What you will do:
[a] Set down, word for word, the part of the passage on Smollett's History of England that opens with the words containing "popularity was created" and closes with "MAGNA CHARTA RECOVERED.".
[b] Answer these questions from the passage on Smollett's History of England:
(i) To which nobleman did Smollett write before he began his History of England?
(ii) How many copies of the sixpenny weekly numbers were sold immediately?
(iii) What sum did the publisher enclose in each packet sent to a parish-clerk?
====== Document segment
SMOLLETT'S HISTORY OF ENGLAND.

THIS man of genius among trading authors, before he began his History of England, wrote to the Earl of Shelburne, then in the Whig Administration, offering, if the Earl would procure for his work the patronage of the Government, he would accommodate his politics to the Ministry; but if not, that he had high promises of support from the other party. Lord Shelburne, of course, treated the proffered support of a writer of such accommodating principles with contempt; and the work of Smollett, accordingly, became distinguished for its high Toryism. The history was published in sixpenny weekly numbers, of which 20,000 copies were sold immediately. This extraordinary

popularity was created by the artifice of the publisher. He is stated to have addressed a packet of the specimens of the publication to every parish-clerk in England, carriage-free, with half-a-crown enclosed as a compliment, to have them distributed through the pews of the church: this being generally done, many people read the specimens instead of listening to the sermon, and the result was an universal demand for the work.

MAGNA CHARTA RECOVERED.
============
====== Provided records
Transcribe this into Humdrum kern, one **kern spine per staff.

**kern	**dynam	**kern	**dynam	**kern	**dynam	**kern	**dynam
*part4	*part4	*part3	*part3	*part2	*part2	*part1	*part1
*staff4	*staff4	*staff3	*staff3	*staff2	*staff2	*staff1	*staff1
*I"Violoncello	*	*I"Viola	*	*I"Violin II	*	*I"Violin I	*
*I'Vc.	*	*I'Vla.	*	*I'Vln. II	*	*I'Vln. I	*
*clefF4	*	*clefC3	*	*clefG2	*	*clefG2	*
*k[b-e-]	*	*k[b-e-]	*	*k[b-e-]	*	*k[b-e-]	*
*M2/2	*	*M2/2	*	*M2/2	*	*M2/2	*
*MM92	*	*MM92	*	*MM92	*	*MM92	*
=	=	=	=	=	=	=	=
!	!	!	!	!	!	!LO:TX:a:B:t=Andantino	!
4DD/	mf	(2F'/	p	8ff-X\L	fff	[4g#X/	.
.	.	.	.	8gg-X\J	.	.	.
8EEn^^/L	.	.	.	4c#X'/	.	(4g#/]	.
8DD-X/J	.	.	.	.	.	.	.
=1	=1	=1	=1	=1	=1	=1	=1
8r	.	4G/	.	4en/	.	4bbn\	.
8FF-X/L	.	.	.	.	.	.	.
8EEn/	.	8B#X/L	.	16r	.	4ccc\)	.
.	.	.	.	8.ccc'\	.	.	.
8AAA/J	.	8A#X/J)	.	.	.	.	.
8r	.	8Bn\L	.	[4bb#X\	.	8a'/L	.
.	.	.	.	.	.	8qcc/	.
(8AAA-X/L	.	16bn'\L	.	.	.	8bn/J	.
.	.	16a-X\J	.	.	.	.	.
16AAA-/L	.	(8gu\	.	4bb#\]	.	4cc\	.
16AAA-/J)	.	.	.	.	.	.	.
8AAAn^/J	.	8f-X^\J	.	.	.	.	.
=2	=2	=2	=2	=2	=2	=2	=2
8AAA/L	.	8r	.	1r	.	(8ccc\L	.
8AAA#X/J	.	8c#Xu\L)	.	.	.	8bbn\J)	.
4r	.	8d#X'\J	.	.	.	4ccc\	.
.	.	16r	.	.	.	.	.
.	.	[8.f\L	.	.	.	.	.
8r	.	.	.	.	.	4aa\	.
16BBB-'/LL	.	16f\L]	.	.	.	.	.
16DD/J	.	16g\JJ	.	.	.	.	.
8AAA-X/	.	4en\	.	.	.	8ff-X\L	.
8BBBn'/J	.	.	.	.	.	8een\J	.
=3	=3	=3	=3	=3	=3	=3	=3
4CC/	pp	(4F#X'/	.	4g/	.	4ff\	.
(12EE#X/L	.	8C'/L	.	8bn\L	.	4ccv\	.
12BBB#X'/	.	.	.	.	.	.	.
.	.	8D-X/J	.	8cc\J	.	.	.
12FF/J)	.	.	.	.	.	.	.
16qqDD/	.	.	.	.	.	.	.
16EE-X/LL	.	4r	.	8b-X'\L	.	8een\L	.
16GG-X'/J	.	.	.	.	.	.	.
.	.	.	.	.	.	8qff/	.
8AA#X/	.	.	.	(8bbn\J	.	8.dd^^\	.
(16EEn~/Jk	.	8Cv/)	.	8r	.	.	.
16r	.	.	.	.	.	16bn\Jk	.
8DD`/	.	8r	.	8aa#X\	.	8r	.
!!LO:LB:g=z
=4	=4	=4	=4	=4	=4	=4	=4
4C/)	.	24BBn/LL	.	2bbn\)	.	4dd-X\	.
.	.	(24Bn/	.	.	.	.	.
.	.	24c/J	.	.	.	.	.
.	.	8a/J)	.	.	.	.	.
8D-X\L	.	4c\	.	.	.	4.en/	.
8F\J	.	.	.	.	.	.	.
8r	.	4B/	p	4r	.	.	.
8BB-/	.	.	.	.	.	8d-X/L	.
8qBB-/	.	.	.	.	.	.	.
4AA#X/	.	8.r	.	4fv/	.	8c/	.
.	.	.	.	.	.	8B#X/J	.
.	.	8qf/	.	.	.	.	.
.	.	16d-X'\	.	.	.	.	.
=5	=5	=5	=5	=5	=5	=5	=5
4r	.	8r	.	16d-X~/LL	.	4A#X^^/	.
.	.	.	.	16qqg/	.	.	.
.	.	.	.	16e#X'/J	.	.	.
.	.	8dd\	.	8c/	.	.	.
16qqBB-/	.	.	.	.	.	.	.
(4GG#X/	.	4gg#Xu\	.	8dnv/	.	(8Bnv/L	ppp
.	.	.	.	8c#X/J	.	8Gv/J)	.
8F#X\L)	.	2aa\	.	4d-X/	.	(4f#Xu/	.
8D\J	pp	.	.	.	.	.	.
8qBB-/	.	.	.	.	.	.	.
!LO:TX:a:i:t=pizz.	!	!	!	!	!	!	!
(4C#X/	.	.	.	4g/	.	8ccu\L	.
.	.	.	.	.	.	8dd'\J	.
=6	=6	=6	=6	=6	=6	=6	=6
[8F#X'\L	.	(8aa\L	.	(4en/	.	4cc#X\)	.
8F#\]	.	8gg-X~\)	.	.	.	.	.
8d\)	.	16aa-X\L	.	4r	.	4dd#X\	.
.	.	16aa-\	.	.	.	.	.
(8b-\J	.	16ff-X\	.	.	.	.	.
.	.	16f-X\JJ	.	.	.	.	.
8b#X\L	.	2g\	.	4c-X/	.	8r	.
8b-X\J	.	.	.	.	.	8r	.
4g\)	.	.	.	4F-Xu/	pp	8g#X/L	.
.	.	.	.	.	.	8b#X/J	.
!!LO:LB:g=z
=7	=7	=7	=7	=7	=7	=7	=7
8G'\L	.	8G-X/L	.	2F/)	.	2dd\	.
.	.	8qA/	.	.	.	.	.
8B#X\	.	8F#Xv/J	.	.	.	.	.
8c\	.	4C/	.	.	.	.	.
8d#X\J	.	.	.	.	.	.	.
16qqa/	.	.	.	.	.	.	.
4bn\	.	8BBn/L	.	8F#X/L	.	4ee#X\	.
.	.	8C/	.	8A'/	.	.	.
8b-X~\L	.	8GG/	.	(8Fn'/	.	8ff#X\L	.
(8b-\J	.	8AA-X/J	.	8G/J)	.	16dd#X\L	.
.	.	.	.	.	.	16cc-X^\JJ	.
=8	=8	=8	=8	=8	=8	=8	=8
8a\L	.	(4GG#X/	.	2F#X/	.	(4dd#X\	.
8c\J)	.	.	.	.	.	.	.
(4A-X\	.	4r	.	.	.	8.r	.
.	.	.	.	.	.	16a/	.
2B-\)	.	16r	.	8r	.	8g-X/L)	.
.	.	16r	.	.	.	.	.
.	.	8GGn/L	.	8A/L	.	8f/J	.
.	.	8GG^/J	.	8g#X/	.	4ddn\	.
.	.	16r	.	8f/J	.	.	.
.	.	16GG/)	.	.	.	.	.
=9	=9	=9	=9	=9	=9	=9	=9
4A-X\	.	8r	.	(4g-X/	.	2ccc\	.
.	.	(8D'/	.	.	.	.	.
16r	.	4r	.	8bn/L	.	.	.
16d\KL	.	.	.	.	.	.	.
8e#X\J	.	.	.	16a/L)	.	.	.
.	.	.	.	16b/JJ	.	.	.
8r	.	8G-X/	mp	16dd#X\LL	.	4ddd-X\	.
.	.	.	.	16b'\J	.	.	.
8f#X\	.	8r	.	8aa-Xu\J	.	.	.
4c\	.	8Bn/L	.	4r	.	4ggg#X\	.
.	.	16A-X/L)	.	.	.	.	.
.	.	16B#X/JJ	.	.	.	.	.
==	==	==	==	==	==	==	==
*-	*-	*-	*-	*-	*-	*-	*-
============
Task-by-task solutions:
[a]
popularity was created by the artifice of the publisher. He is stated to have addressed a packet of the specimens of the publication to every parish-clerk in England, carriage-free, with half-a-crown enclosed as a compliment, to have them distributed through the pews of the church: this being generally done, many people read the specimens instead of listening to the sermon, and the result was an universal demand for the work.

MAGNA CHARTA RECOVERED.

[b]
(i) The Earl of Shelburne.
(ii) 20,000 copies.
(iii) Half-a-crown.